I recall that in an extraordinary movie about Padre Pio (the
Italian stigmatic of the twentieth century), he turns to his confessor and
says, without explanation or context, and in a whisper as if a secret that
cannot be spoken aloud: “it is all sin, Angelino!” He doesn’t mean this in the
judgmental, sin-oriented way of fundamentalists. He is speaking as a yogi, as a
Shankhya-yogi (one who pierces the veil of maya – delusion). “All is maya,” he
is saying: pleasure, pain, success, failure, health, disease and so on. It
doesn’t matter! Any attachment we have has to be paid for: sooner, or later.

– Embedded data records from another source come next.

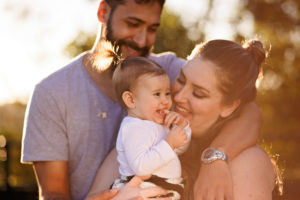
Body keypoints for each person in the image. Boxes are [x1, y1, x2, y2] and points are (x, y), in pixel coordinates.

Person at [21, 0, 262, 199]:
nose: (142, 40)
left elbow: (247, 110)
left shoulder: (162, 70)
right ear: (103, 12)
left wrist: (215, 157)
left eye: (152, 28)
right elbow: (53, 192)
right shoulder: (52, 93)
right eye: (132, 24)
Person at [171, 39, 275, 199]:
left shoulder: (247, 163)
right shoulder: (152, 135)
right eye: (181, 80)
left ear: (230, 106)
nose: (179, 97)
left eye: (198, 94)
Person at [111, 56, 191, 199]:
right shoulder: (134, 128)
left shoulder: (156, 124)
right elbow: (141, 167)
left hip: (160, 189)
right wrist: (169, 144)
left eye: (167, 94)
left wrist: (182, 128)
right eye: (157, 94)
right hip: (142, 189)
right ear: (131, 100)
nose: (165, 101)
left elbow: (178, 149)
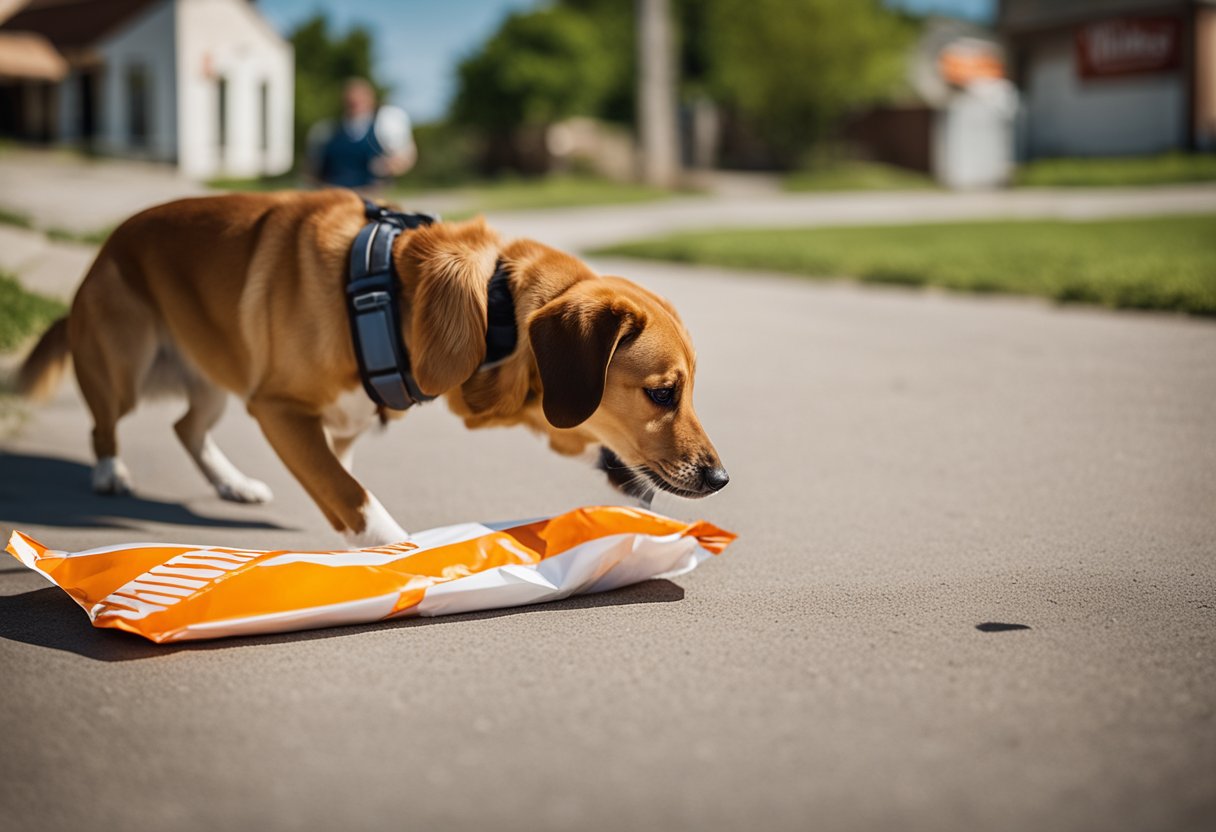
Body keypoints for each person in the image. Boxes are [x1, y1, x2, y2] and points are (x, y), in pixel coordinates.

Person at [307, 78, 416, 191]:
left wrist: (388, 166)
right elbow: (311, 169)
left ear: (371, 99)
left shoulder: (385, 123)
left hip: (371, 195)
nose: (355, 101)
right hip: (335, 194)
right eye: (351, 99)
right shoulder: (326, 131)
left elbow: (406, 158)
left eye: (360, 98)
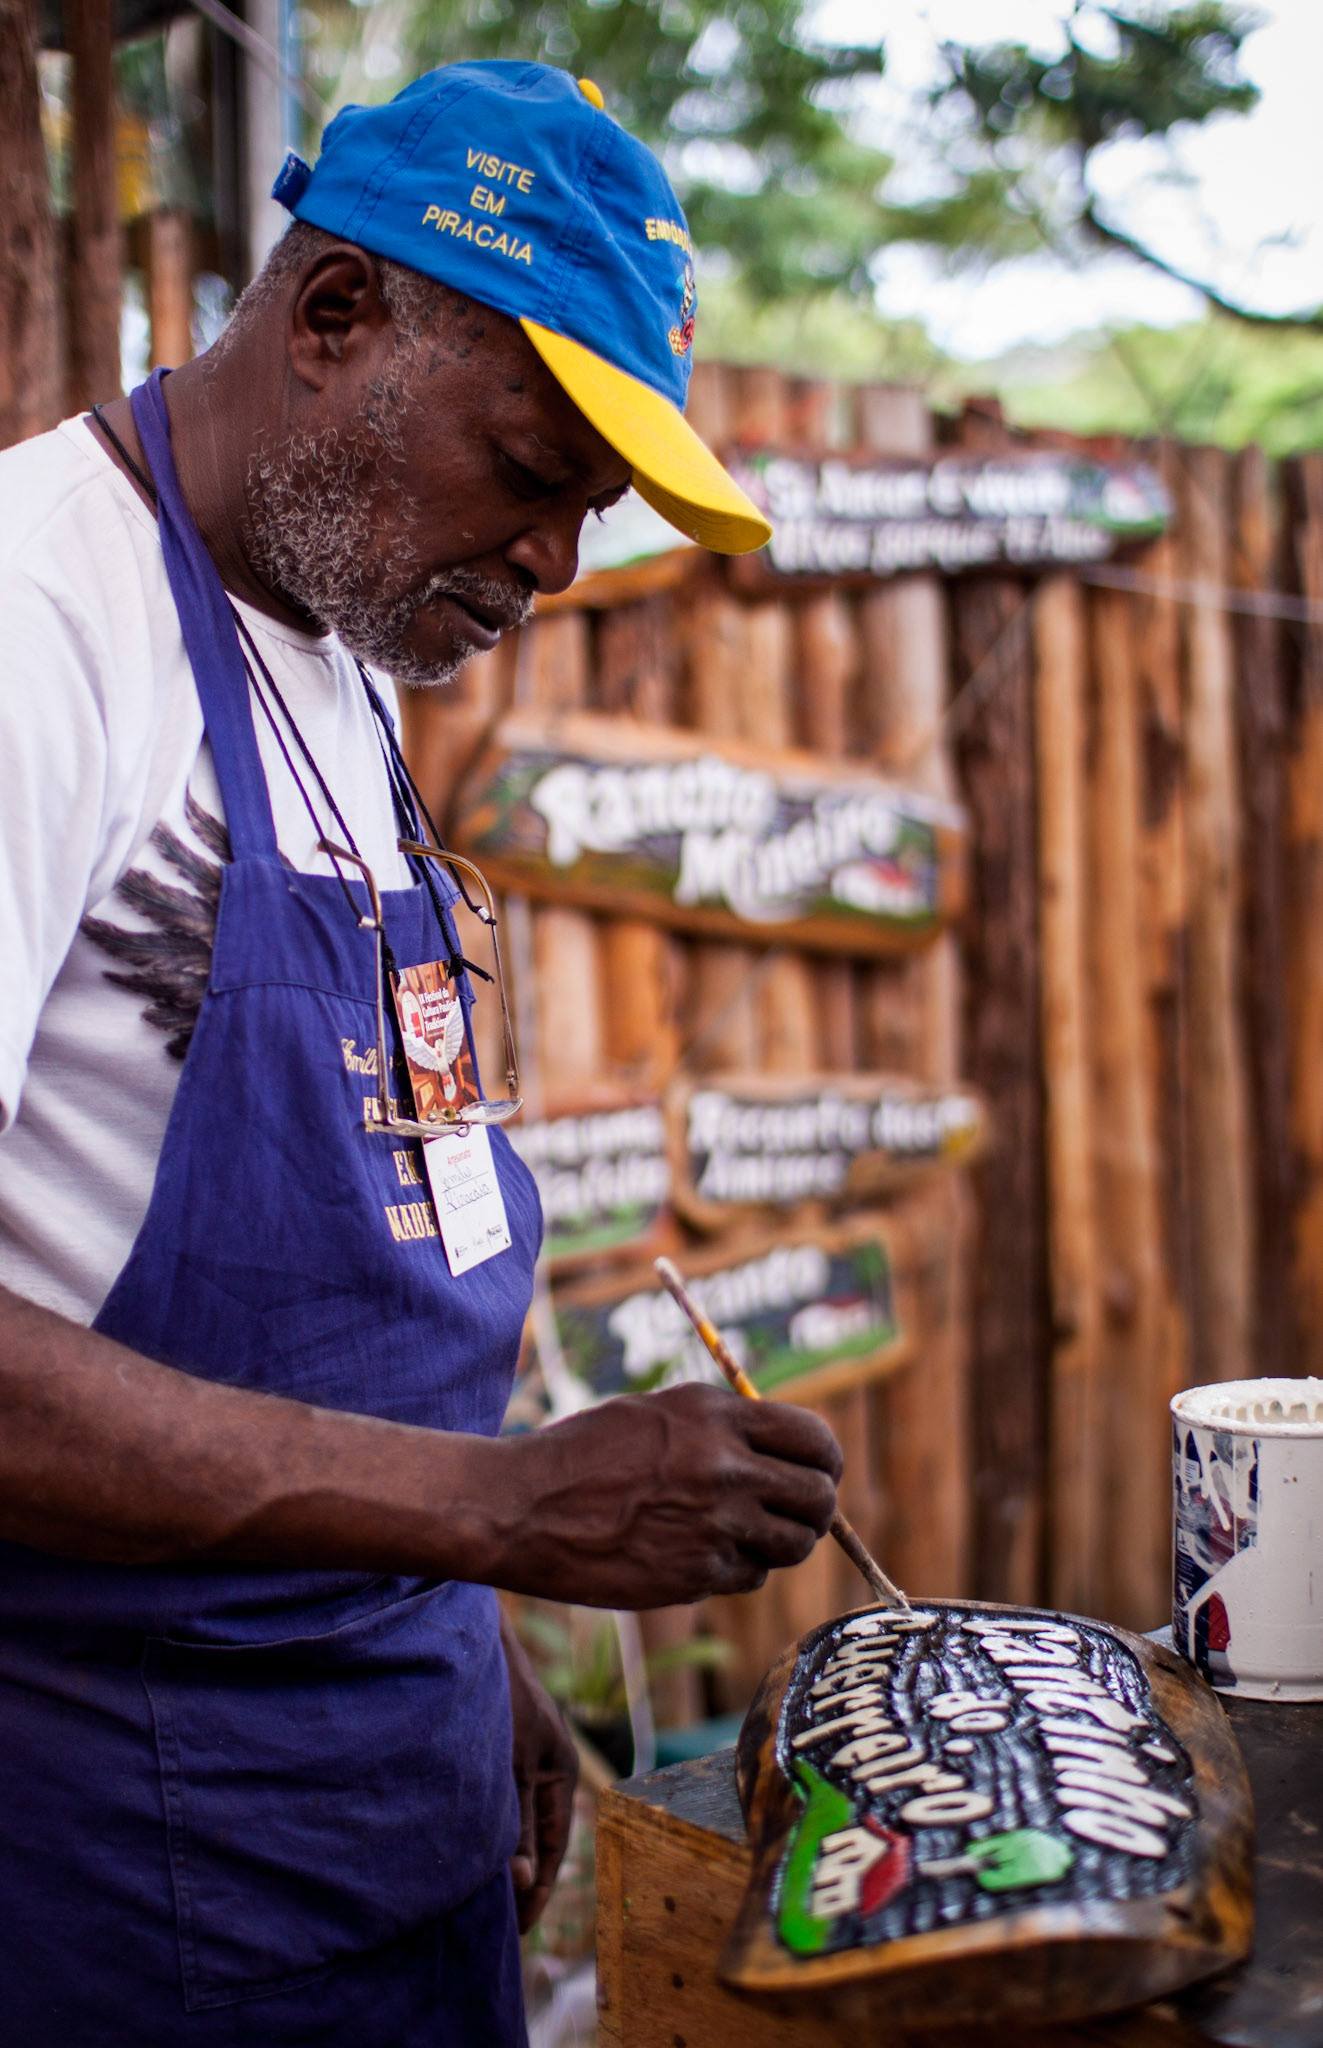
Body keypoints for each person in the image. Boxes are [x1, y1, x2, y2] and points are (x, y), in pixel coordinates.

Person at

In Verse 17 Patanjali “nails it” when he says that the cause
of delusion, the cause of misery, and that which is to be avoided is the
“junction of the Seer and the seen.” Yogananda frequently quoted Krishna in the
Bhagavad Gita (another example of his overarching wisdom, for this quote cannot
be found in the Gita!) saying to Arjuna: “Get away, oh Arjuna, from my ocean
suffering and misery!” In the Self, alone and untainted by duality, the Seer is
One. But as the mind cognizes objects, internal or external, revealed by chitta
(consciousness modified by the lower mind’s contact with the senses and objects
of the senses, whether past, present or in imagination), the Seer takes on
these modifications (of chitta) and becomes colored or stained by them.

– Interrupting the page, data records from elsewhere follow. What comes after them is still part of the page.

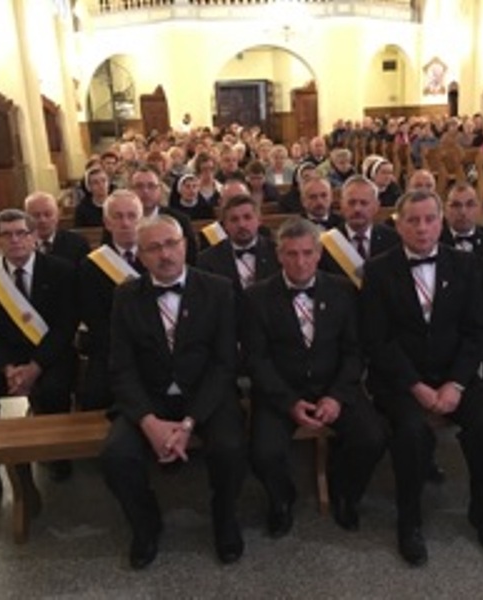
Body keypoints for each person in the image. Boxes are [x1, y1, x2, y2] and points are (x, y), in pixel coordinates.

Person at [361, 189, 483, 566]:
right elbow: (377, 340)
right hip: (401, 380)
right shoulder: (378, 270)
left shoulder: (466, 265)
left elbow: (477, 331)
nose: (422, 228)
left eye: (429, 219)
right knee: (411, 433)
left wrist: (455, 383)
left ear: (441, 223)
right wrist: (417, 386)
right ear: (399, 225)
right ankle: (409, 521)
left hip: (455, 375)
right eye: (413, 220)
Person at [101, 215, 246, 569]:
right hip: (149, 399)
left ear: (185, 246)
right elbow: (121, 368)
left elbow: (224, 364)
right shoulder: (125, 296)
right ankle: (145, 524)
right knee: (116, 455)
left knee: (230, 447)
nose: (165, 254)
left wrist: (190, 422)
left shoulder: (218, 289)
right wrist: (149, 422)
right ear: (140, 256)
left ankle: (225, 517)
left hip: (205, 397)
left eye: (171, 244)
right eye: (153, 248)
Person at [243, 217, 386, 537]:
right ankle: (282, 499)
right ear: (279, 255)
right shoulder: (256, 297)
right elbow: (256, 360)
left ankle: (345, 492)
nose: (300, 262)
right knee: (263, 453)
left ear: (319, 254)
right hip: (282, 390)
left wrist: (336, 396)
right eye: (291, 254)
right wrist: (289, 402)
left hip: (334, 385)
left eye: (307, 253)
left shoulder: (343, 290)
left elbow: (354, 351)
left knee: (372, 438)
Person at [0, 209, 78, 519]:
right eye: (7, 234)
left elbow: (65, 327)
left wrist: (36, 366)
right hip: (5, 358)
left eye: (21, 233)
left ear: (34, 236)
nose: (15, 240)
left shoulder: (61, 271)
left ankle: (57, 456)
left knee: (54, 390)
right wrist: (7, 369)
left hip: (49, 354)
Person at [78, 190, 145, 410]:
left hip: (156, 345)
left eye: (132, 215)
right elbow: (94, 318)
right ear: (107, 222)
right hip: (111, 347)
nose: (125, 223)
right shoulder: (91, 266)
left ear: (141, 219)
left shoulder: (157, 257)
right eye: (118, 216)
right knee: (94, 397)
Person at [318, 175, 399, 285]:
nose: (357, 209)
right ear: (341, 205)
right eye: (351, 203)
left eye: (364, 203)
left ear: (376, 206)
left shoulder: (393, 240)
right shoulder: (326, 244)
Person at [197, 194, 279, 295]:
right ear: (225, 225)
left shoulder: (277, 253)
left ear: (259, 220)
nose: (241, 225)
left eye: (247, 217)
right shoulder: (207, 260)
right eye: (234, 219)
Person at [129, 166, 198, 265]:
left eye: (151, 186)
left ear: (160, 190)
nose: (145, 191)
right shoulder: (121, 222)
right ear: (130, 190)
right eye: (139, 186)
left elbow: (191, 259)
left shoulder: (180, 220)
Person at [439, 183, 483, 256]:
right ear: (444, 209)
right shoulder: (435, 241)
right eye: (456, 205)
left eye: (470, 205)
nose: (463, 212)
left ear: (478, 208)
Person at [24, 191, 90, 266]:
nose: (42, 220)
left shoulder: (77, 243)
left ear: (57, 215)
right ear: (26, 218)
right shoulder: (20, 246)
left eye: (48, 214)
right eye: (36, 215)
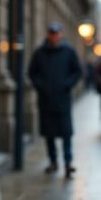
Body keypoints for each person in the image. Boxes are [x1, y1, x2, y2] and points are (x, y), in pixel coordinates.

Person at [28, 22, 82, 177]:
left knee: (66, 133)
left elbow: (77, 71)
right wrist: (40, 86)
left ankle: (68, 163)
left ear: (61, 34)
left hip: (63, 100)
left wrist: (67, 85)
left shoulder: (69, 52)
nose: (54, 35)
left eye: (57, 32)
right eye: (52, 32)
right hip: (45, 100)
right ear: (48, 34)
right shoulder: (39, 53)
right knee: (49, 134)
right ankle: (53, 161)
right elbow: (32, 73)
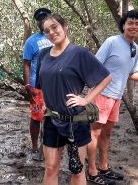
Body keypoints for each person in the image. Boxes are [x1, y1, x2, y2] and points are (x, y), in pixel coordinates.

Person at [86, 9, 138, 185]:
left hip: (116, 97)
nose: (134, 26)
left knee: (106, 134)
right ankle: (92, 172)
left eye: (137, 24)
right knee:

This sounds all pretty “heavy” except that as Yogananda
would put it: with God all is fun; without God, it is anything but fun!” When
we know this life to be but a dream, we can enjoy the show with the eyes of
God.
Patanjali goes on to clinical define that which is “seen” as
composed of the elements and the organs, and the interplay of the three gunas,
or qualities of nature (Prakriti) which alternatingly illuminate, energize or
hide the eternal Spirit who plays them all. Patanjali says that this play, this
drama, is carried on for the experience (entertainment) of the Seer and for the
ultimate release (freedom-moksha) of the Seer from identification with the
drama.
He goes further in Verse 23 to turn the problem into the
solution, for he states that this drama is necessary for the soul’s Self
realization: the junction of the seen (Prakriti, or nature) and the Seer (soul,
or Purusha) is the necessary perquisite to Self-realization. Discrimination
practiced with unceasing vigilance is what is needed. Or as Krishna put it in
the Bhagavad Gita, the soul cannot achieve the actionless state (of the Seer)
by refusing to take action (engage with the seen).

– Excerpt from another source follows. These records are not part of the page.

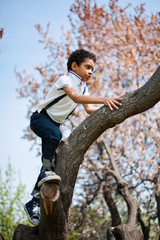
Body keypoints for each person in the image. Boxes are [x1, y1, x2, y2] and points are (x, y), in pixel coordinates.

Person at [24, 49, 122, 225]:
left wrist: (111, 108)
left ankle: (34, 202)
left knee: (56, 158)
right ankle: (46, 169)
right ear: (74, 66)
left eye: (93, 68)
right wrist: (104, 98)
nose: (91, 71)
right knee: (56, 135)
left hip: (53, 125)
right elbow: (75, 97)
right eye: (88, 67)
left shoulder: (83, 87)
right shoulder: (65, 80)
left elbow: (89, 109)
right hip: (40, 118)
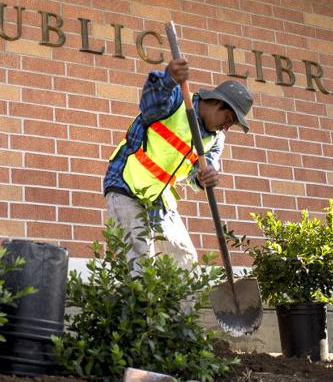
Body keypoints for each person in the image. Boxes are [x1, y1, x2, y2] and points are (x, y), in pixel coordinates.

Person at [103, 57, 253, 271]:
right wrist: (168, 80)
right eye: (228, 119)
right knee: (138, 261)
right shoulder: (177, 100)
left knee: (184, 261)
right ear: (218, 103)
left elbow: (200, 172)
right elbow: (150, 104)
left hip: (158, 197)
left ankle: (180, 296)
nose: (227, 127)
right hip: (126, 184)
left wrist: (204, 177)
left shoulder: (215, 139)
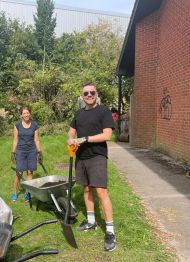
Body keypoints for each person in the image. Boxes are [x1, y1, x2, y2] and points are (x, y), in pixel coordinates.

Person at [67, 84, 116, 251]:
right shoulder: (79, 113)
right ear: (82, 96)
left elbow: (107, 135)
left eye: (92, 92)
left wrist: (85, 139)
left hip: (97, 156)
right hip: (81, 157)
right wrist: (70, 139)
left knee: (101, 191)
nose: (89, 95)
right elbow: (71, 132)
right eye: (86, 93)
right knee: (86, 190)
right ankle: (91, 221)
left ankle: (110, 231)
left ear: (97, 94)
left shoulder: (104, 111)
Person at [11, 106, 42, 202]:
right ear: (21, 115)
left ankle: (27, 193)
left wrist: (39, 152)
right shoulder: (17, 126)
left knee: (29, 172)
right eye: (24, 113)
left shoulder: (34, 125)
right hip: (20, 151)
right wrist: (13, 152)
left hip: (32, 151)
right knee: (19, 172)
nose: (26, 115)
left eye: (27, 113)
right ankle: (15, 192)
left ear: (30, 114)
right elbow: (15, 140)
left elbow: (36, 140)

Self-realization is achieved in seven stages: the first four
eliminate past karma and are intuition born knowledge of Shankhya (essential
maya of creation), cessation of suffering, samadhi and constant illumination
(flowing of knowledge about all things). The latter three bring complete
freedom from considering thoughts as having any reality, from this no more
thoughts arise to create more reactive processes, and at last one achieves the
permanent state of unbroken union with Spirit.
As we now have arrived at Verse 29: the stages of Ashtanga
(8-Fold Path) – the most famous of the sutras of Patanjali – we will stop here!